Principal of Hughes Hall, Cambridge
- In office 1908–1933
- Preceded by: Helena Powell
- Succeeded by: Henriette Dent

Personal details
- Born: 1868 Holloway
- Died: 1933 (aged 64–65) Regent's Park
- Alma mater: Girton College, Cambridge

= Mary Hay Wood =

English college head (1868–1933)

Mary Hay Wood (1868–1933) was an English educator and teacher trainer who was post-war head of Hughes Hall, Cambridge.

== Early life and education ==
Wood was born 17 April 1868 in Holloway, London, the fifth daughter of barrister Arthur Wood and his wife Elizabeth, née Nicolson.

Educated at North London Collegiate School, she won a scholarship to Girton College, Cambridge in 1886, where she studied classics.
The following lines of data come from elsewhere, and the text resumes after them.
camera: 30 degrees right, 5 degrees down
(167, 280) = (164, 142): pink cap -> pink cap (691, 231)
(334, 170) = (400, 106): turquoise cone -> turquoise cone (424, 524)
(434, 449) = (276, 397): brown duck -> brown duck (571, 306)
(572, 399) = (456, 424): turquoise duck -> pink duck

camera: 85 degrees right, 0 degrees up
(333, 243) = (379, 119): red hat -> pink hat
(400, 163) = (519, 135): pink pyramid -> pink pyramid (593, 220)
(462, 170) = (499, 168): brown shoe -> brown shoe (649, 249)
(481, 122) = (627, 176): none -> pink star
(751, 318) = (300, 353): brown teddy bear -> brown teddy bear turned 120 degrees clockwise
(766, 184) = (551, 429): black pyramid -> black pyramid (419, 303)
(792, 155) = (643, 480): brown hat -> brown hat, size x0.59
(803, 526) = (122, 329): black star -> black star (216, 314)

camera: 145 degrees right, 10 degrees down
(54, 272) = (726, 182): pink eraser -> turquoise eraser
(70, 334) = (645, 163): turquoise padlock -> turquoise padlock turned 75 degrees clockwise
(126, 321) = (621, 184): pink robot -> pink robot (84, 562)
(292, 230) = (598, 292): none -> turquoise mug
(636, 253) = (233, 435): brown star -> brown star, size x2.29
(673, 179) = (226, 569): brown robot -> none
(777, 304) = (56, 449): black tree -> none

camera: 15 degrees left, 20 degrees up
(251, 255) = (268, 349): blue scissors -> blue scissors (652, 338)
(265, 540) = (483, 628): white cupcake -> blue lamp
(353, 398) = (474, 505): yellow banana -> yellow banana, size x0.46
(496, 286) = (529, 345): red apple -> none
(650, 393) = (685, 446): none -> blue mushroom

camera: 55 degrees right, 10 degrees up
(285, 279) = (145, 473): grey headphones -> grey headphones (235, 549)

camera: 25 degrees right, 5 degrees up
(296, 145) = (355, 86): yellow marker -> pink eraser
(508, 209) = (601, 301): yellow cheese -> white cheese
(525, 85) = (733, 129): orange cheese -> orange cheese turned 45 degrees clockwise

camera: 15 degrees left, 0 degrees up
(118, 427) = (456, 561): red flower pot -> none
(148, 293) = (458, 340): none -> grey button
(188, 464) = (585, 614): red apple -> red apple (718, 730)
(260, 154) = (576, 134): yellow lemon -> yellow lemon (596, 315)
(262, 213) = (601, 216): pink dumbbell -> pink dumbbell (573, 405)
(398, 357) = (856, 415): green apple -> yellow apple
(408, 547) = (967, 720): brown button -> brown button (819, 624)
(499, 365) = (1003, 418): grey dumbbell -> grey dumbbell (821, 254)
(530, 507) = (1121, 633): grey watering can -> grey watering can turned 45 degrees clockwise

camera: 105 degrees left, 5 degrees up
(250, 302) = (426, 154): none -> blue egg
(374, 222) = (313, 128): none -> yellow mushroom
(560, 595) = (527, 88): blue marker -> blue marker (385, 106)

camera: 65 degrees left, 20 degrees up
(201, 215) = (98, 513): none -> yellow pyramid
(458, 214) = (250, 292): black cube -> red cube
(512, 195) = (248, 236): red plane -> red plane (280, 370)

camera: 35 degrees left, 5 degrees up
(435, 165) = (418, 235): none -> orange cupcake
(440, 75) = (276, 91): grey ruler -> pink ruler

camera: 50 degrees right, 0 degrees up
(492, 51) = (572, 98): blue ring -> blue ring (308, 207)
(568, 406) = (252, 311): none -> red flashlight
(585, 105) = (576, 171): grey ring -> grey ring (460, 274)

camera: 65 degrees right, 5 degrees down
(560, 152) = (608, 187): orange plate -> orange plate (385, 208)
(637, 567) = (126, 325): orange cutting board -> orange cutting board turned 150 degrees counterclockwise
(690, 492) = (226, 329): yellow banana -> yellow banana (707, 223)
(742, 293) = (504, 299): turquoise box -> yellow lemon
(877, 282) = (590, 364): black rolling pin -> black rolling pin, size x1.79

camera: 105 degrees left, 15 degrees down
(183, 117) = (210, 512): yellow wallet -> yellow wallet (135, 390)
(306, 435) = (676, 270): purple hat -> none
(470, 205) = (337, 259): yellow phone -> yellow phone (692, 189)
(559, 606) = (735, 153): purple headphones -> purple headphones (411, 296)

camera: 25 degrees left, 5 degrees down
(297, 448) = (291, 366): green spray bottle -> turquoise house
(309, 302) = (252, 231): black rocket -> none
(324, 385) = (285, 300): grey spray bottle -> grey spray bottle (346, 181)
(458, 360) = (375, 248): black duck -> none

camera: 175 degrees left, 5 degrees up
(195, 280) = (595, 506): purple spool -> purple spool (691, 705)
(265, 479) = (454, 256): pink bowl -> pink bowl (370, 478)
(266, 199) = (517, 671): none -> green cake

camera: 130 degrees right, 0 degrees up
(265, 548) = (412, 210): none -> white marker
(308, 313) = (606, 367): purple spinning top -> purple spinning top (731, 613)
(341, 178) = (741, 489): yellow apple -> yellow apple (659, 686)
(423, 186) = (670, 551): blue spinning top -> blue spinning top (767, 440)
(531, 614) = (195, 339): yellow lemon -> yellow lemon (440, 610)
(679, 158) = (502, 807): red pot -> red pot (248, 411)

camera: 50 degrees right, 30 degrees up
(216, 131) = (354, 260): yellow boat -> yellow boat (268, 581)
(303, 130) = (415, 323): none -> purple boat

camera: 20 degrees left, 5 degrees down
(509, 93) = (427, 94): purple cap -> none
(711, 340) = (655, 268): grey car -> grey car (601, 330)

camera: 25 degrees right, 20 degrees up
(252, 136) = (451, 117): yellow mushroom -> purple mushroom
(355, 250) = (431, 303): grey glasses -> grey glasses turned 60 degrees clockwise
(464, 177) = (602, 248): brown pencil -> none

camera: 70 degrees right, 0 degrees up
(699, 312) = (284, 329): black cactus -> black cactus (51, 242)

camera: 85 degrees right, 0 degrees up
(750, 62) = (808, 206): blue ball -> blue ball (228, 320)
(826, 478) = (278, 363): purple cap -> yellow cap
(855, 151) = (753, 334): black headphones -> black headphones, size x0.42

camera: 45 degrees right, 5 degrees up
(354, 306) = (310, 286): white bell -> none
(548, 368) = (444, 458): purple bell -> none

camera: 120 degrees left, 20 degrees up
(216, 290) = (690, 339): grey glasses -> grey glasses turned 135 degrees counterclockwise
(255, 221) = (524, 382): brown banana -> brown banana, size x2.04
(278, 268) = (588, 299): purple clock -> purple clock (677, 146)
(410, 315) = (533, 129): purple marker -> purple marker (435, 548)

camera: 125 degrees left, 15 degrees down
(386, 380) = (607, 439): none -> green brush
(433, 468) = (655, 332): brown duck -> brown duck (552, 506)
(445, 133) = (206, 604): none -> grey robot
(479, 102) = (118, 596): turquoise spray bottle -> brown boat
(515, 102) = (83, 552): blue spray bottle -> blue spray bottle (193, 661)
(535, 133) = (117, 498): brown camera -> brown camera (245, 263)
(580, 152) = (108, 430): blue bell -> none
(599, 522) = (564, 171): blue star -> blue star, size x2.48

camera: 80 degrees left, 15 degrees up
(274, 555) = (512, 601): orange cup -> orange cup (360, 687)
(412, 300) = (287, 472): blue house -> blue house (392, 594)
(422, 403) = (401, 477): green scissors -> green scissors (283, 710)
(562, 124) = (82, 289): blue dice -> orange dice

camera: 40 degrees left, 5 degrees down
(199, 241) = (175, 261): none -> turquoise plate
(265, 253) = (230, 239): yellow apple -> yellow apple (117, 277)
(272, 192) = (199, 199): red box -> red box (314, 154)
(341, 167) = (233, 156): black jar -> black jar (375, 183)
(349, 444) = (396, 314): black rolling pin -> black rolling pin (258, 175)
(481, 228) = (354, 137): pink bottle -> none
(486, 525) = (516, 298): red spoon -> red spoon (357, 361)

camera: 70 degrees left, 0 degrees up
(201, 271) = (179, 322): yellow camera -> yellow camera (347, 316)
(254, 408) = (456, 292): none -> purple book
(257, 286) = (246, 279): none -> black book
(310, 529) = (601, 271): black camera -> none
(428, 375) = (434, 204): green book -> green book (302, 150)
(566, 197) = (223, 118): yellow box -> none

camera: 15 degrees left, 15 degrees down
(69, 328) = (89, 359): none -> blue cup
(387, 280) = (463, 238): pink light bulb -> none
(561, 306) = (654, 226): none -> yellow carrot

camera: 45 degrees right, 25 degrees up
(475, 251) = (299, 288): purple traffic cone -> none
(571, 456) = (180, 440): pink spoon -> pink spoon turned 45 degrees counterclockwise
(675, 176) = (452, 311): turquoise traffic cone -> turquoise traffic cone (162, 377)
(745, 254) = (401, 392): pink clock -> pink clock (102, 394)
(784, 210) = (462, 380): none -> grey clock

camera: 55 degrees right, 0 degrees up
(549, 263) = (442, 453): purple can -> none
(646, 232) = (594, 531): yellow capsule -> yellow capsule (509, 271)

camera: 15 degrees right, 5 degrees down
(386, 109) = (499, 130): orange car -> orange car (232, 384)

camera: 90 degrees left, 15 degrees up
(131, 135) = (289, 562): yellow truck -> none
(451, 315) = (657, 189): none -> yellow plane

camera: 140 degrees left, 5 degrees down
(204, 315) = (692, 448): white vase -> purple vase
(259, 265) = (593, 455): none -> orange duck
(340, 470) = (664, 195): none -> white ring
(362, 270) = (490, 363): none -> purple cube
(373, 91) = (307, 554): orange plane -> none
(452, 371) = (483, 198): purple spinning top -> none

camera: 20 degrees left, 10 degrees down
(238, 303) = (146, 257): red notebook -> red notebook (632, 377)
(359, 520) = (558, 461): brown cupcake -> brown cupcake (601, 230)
She was one of the ‘steamboat ladies’ who travelled to Ireland by steamboat to receive her DLitt in 1907 while Cambridge did not award degrees to women. Her MA thesis, published in The Journal of Philosophy, Psychology and Scientific Methods that year, was 'Plato’s Psychology and its Bearing on the Development of the Will'.

== Career ==
Between 1890 and 1908 she taught classics at Blair Lodge School for Boys, North London Collegiate School and the Clergy Orphans’ School in St John’s Wood. In 1904, she became lecturer in pedagogy at St Mary’s College, Paddington, where she became head of the training department and vice-principal.

In 1908 she was appointed principal of the Cambridge Training College for Women, later Hughes Hall. She saw the college through WWI and the flu epidemic, noting afterwards that demand for education was only continuing to grow as people did not want to feel disadvantaged compared to their better-educated peers.

She retired in June 1933, donating her retirement gift back into the college loan fund, and died on 1 June 1934 at her home in Regent’s Park, London.